Milestone: I can run git annex assistant, plug in a USB drive, and it automatically transfers files to get the USB drive and current repo back in sync.

I decided to implement the naive scan, to find files needing to be transferred. So it walks through git ls-files and checks each file in turn. I've deferred less expensive, more sophisticated approaches to later.

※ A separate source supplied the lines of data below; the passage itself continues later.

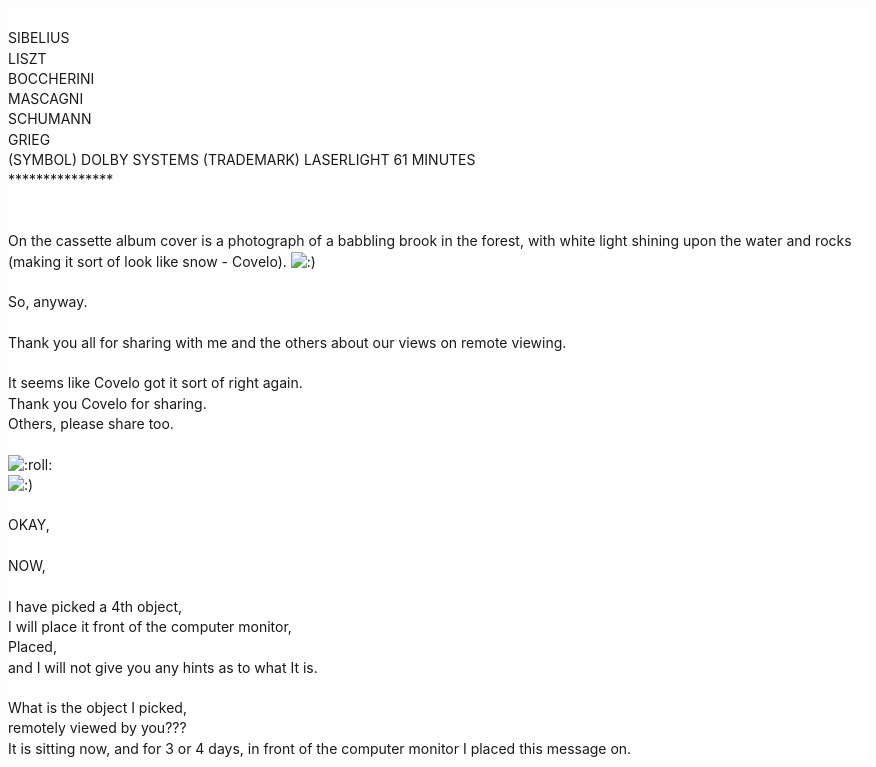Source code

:<br>
SIBELIUS
<br>
LISZT
<br>
BOCCHERINI
<br>
MASCAGNI
<br>
SCHUMANN
<br>
GRIEG
<br>
(SYMBOL) DOLBY SYSTEMS (TRADEMARK) LASERLIGHT 61 MINUTES
<br>
***************
<br>
<br>
<br>
On the cassette album cover is a photograph of a babbling brook in the forest, with white light shining upon the water and rocks (making it sort of look like snow - Covelo).
<img alt=":)" class="smiley" src="https://www.astralpulse.com/forums/Smileys/fugue/smiley.png" title="Smiley"/>
<br>
<br>
So, anyway.
<br>
<br>
Thank you all for sharing with me and the others about our views on remote viewing.
<br>
<br>
It seems like Covelo got it sort of right again.
<br>
Thank you Covelo for sharing.
<br>
Others, please share too.
<br>
<br>
<img alt=":roll:" class="smiley" src="https://www.astralpulse.com/forums/Smileys/fugue/rolleyes.png" title="Roll Eyes"/>
<br>
<img alt=":)" class="smiley" src="https://www.astralpulse.com/forums/Smileys/fugue/smiley.png" title="Smiley"/>
<br>
<br>
OKAY,
<br>
<br>
NOW,
<br>
<br>
I have picked a 4th object,
<br>
I will place it front of the computer monitor,
<br>
Placed,
<br>
and I will not give you any hints as to what It is.
<br>
<br>
What is the object I picked,
<br>
remotely viewed by you???
<br>
It is sitting now, and for 3 or 4 days, in front of the computer monitor I placed this message on.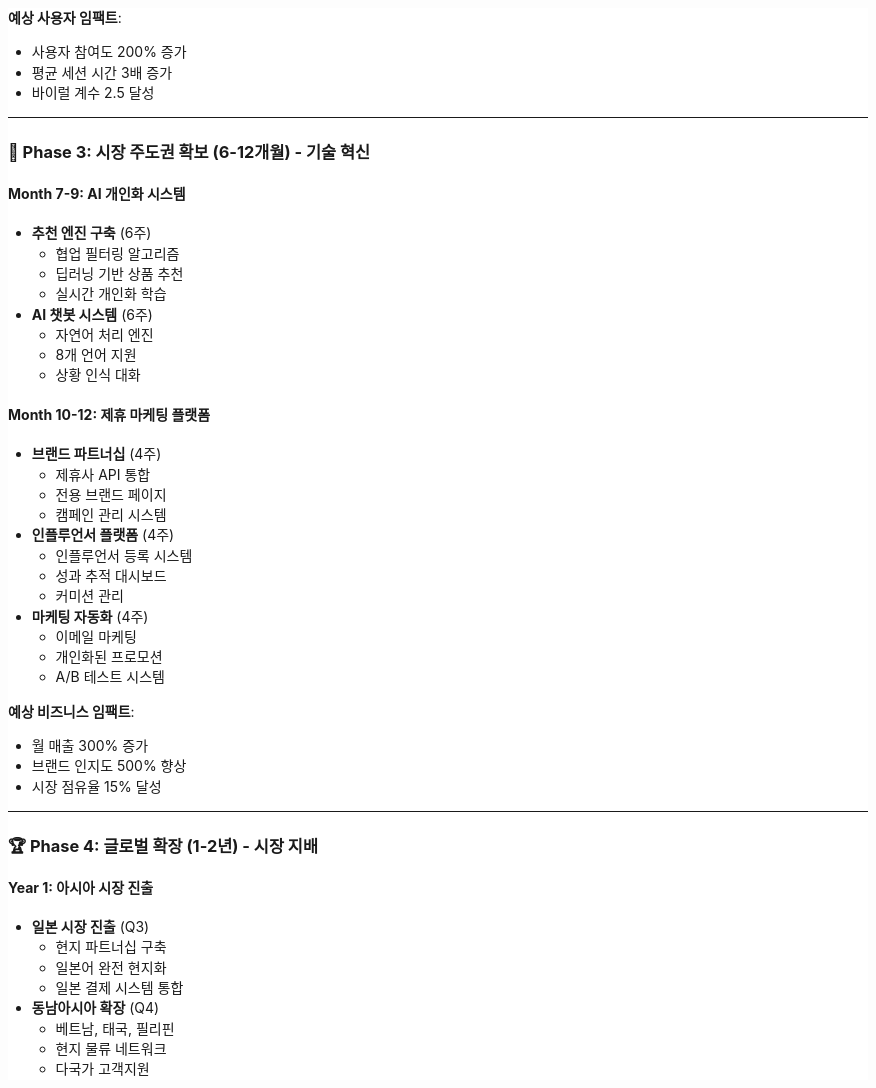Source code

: **예상 사용자 임팩트**: 
- 사용자 참여도 200% 증가
- 평균 세션 시간 3배 증가
- 바이럴 계수 2.5 달성

---

### **🌟 Phase 3: 시장 주도권 확보 (6-12개월) - 기술 혁신**

#### **Month 7-9: AI 개인화 시스템**
- **추천 엔진 구축** (6주)
  - 협업 필터링 알고리즘
  - 딥러닝 기반 상품 추천
  - 실시간 개인화 학습
- **AI 챗봇 시스템** (6주)
  - 자연어 처리 엔진
  - 8개 언어 지원
  - 상황 인식 대화

#### **Month 10-12: 제휴 마케팅 플랫폼**
- **브랜드 파트너십** (4주)
  - 제휴사 API 통합
  - 전용 브랜드 페이지
  - 캠페인 관리 시스템
- **인플루언서 플랫폼** (4주)
  - 인플루언서 등록 시스템
  - 성과 추적 대시보드
  - 커미션 관리
- **마케팅 자동화** (4주)
  - 이메일 마케팅
  - 개인화된 프로모션
  - A/B 테스트 시스템

**예상 비즈니스 임팩트**:
- 월 매출 300% 증가
- 브랜드 인지도 500% 향상
- 시장 점유율 15% 달성

---

### **🏆 Phase 4: 글로벌 확장 (1-2년) - 시장 지배**

#### **Year 1: 아시아 시장 진출**
- **일본 시장 진출** (Q3)
  - 현지 파트너십 구축
  - 일본어 완전 현지화
  - 일본 결제 시스템 통합
- **동남아시아 확장** (Q4)
  - 베트남, 태국, 필리핀
  - 현지 물류 네트워크
  - 다국가 고객지원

I did some work on the TransferQueue, which now keeps track of the length of the queue, and can block attempts to add Transfers to it if it gets too long. This was a nice use of STM, which let me implement that without using any locking.

atomically $ do
        sz <- readTVar (queuesize q)
        if sz <= wantsz
                then enqueue schedule q t (stubInfo f remote)
                else retry -- blocks until queuesize changes

Anyway, the point was that, as the scan finds Transfers to do, it doesn't build up a really long TransferQueue, but instead is blocked from running further until some of the files get transferred. The resulting interleaving of the scan thread with transfer threads means that transfers start fairly quickly upon a USB drive being plugged in, and kind of hides the innefficiencies of the scanner, which will most of the time be swamped out by the IO bound large data transfers.


At this point, the assistant should do a good job of keeping repositories in sync, as long as they're all interconnected, or on removable media like USB drives. There's lots more work to be done to handle use cases where repositories are not well-connected, but since the assistant's syncing now covers at least a couple of use cases, I'm ready to move on to the next phase. Webapp, here we come!